The chief executive of EBS is not an AIB lifer, but has a reasonable amount of international experience, including working in Asia for Rabobank. Murphy also worked earlier in his career with French banking giant BNP. He is the only chief executive of an Irish bank still standing following the global financial crisis. He has a good relationship with the Department of Finance and has been very frank about the level of write-offs and provisions occurring at his bank because of commercial property lending decisions. Murphy also worked for a time in the property sector at Shelbourne Developments and is also relatively young for an Irish banking boss. However, AIB is a very insular organisation and many of its executives tend to look down upon mutuals, of which EBS is one.
Gallagher is a highly regarded Ulster Bank executive, but crucially spent large parts of his career in AIB, ironically working in the AIB Capital Markets division where Colm Doherty now hails from. Working closely with Cormac McCarthy, Gallagher has spent time as chief executive of Ulster Bank Corporate & Financial Markets, with responsibility for the Republic and Northern Ireland. A chartered accountant, Gallagher has been on the executive board of Ulster Bank for several years. When the AIB position came up, Gallagher was mentioned by several sources as a possible outside option for AIB. Gallagher has only been with Ulster Bank since September 2005, so would know the culture of AIB well. At the time of his appointment, Gallagher said his main reason for joining was because Ulster Bank could start taking on AIB and Bank of Ireland in a major way. Gallagher, who has spent large chunks of his career in corporate banking, has a wide network of connections among the leading Irish plcs, which would have been helpful in times when corporate deposits are absolutely vital and lending to high margin, but safe, accounts is a key concern for AIB. Gallagher also worked in Australia for Citigroup.
If AIB had gone for Crowley it would have been a very bold stroke. AIB simply does not, based on its history, recruit CEOs from its deadly rival, Bank of Ireland. However Crowley has a huge amount of experience and has little chance of getting the Bank of Ireland CEO job for the foreseeable future since Richie Boucher slipped into that post earlier this year. Crowley has been on the Bank of Ireland board (or court) for the last three years and is an accountant, having worked previously with Arthur Andersen. He has spent the last 20 years working in a series of roles at Bank of Ireland, including chief executive of retail banking in Ireland and head of the UK financial services arm. Crowley has also spent considerable time working on Bank of Ireland's UK post office joint venture. While Crowley's background is probably too heavy on the retail side of the bank, there is little doubt his appointment would have been the most interesting choice of all. However, the public reaction to it would have been understandably negative - with one Irish banker simply being replaced by another.

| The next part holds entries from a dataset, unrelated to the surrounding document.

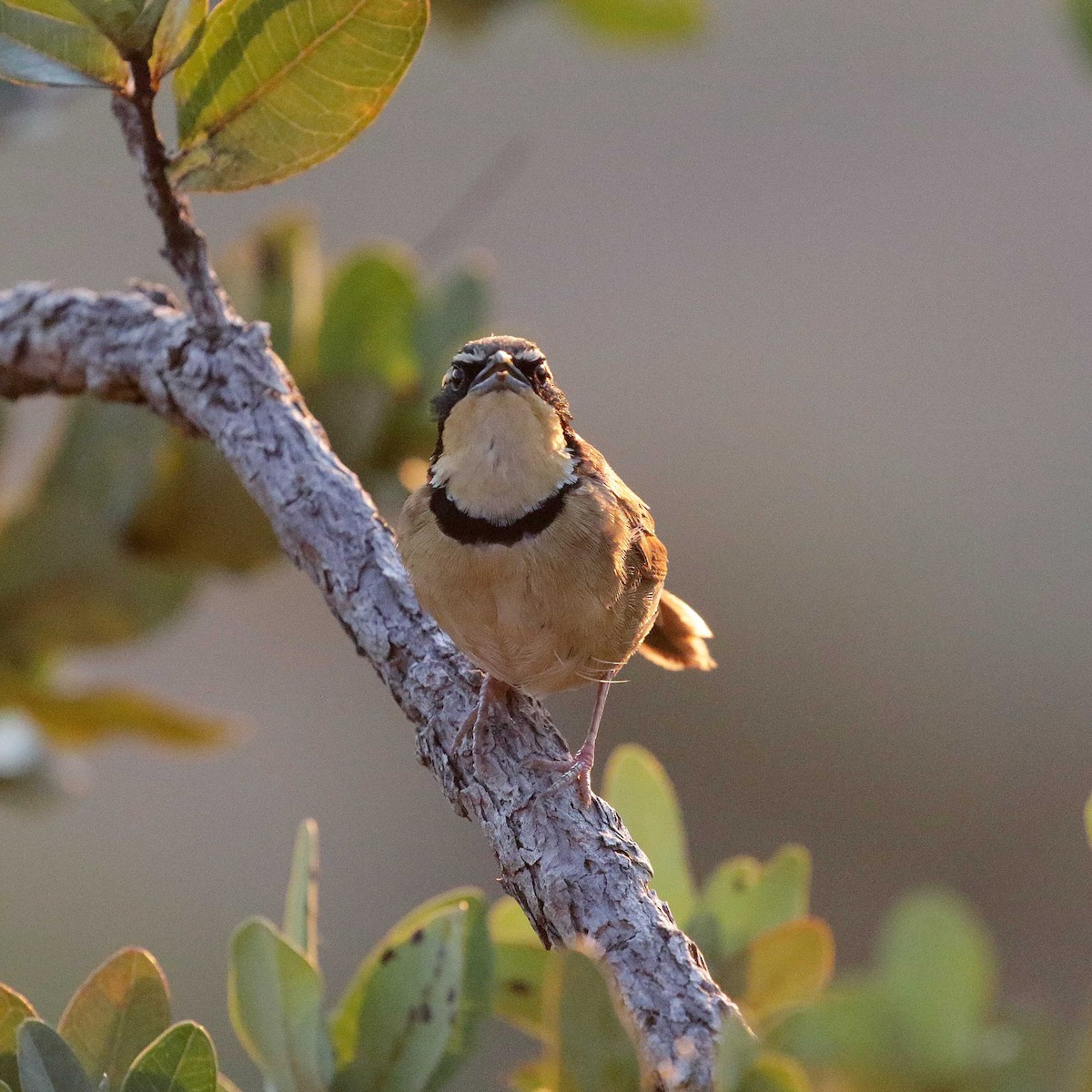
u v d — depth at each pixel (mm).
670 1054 4324
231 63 4363
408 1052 4340
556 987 4324
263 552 4438
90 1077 4328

The dream candidate for AIB, but Barrett would be highly unlikely to take up an executive role. The former chief executive and chairman of Barclays was born in Kerry and educated by the Christian Brothers and retains strong links to this country. The best AIB could have hoped for would be if Barrett accepted a chairman's role. Barrett is now settled in Canada, but does sit on the board of some Middle-Eastern banks and remains a non-executive director at Goldman Sachs. Despite all of this, Barrett, a colourful personality at the best of times, would have been an ideal chairman of AIB, although this would have left Dan O'Connor surplus to requirements. Barrett is very ambitious for any institution he works for, but he has no experience of working in smaller, insular banking markets like Ireland, although he did start his career at a small bank branch in London and knows a lot about retail banking.

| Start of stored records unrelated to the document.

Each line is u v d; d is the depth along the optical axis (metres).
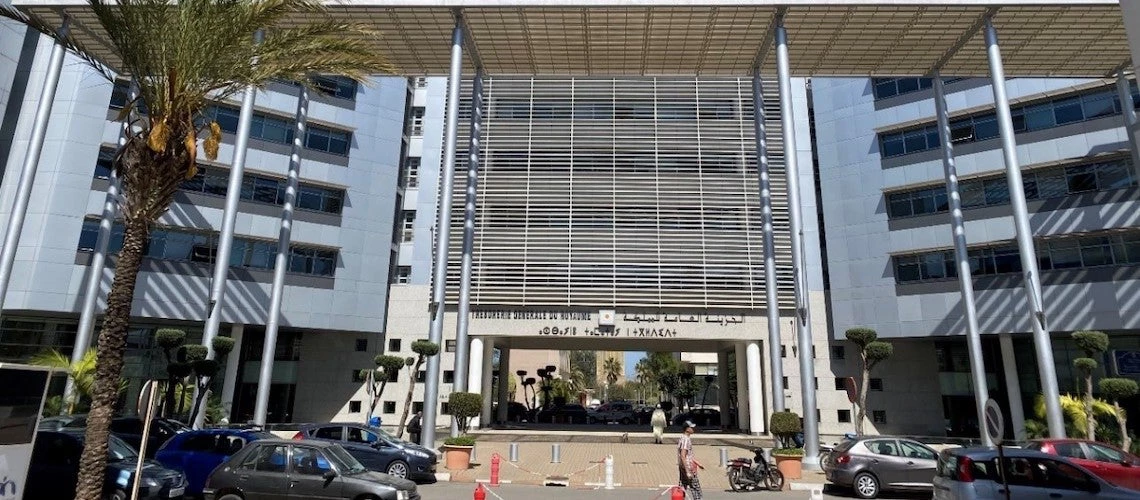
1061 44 22.77
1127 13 7.50
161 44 9.13
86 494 7.91
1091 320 25.11
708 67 24.91
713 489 15.44
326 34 11.71
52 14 21.47
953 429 29.84
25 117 26.52
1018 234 19.44
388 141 34.00
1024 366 28.38
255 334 32.31
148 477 10.83
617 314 30.30
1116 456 13.50
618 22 21.84
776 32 21.09
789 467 16.66
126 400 27.77
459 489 14.62
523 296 30.55
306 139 31.75
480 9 21.31
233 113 30.23
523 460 20.33
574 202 31.59
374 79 34.28
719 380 36.31
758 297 30.28
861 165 31.44
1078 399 22.48
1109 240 25.38
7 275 19.97
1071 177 26.50
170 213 27.83
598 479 16.78
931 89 30.05
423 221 33.78
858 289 30.50
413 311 32.72
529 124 33.00
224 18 9.57
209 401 27.02
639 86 33.22
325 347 32.50
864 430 30.19
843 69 24.94
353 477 10.39
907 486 13.73
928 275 29.05
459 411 18.19
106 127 27.27
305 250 30.92
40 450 10.90
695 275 30.44
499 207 31.97
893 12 21.02
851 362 30.64
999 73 20.47
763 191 22.31
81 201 26.33
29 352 25.95
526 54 24.05
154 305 27.05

The one that got away according to some reports from the AIB selection process. McGee would have been a huge fish for AIB to land as its chief executive, considering he was once in the running to take over at Bank of America, one of the largest bank in the United States. However, McGee, a Donegal man, was reported to be interested, even though he would have been taking a significant pay cut. It all became academic last month when he took up the chief executive role at Hartford Financial Services Group, a struggling US insurer. McGee was previously the head of consumer banking at Bank of America. Ironically, in his new role McGee will hold the chief executive and chairman's role, despite this being frowned upon by corporate governance experts in Europe and the US.
This is the candidate the board of AIB would love to have landed, but there was very little chance of them ever getting someone like McDonagh to take the job. Apart from having to re-locate, McDonagh would have seen his annual salary and share options dwindle if he moved into AIB Bankcentre. McDonagh is currently head of HSBC's North American operations, but was brought up on Dublin's northside and educated at Trinity College. He got his first job with HSBC after writing a letter and CV to banks all over the world, looking for work. McDonagh keeps in touch with Ireland and is involved in the America Ireland Fund. While the Minister for Finance Brian Lenihan could have altered the cap on salaries to attract McDonagh or equivalent, there appears to be no public acceptance than any bank executive should be paid a salary anywhere near €1m.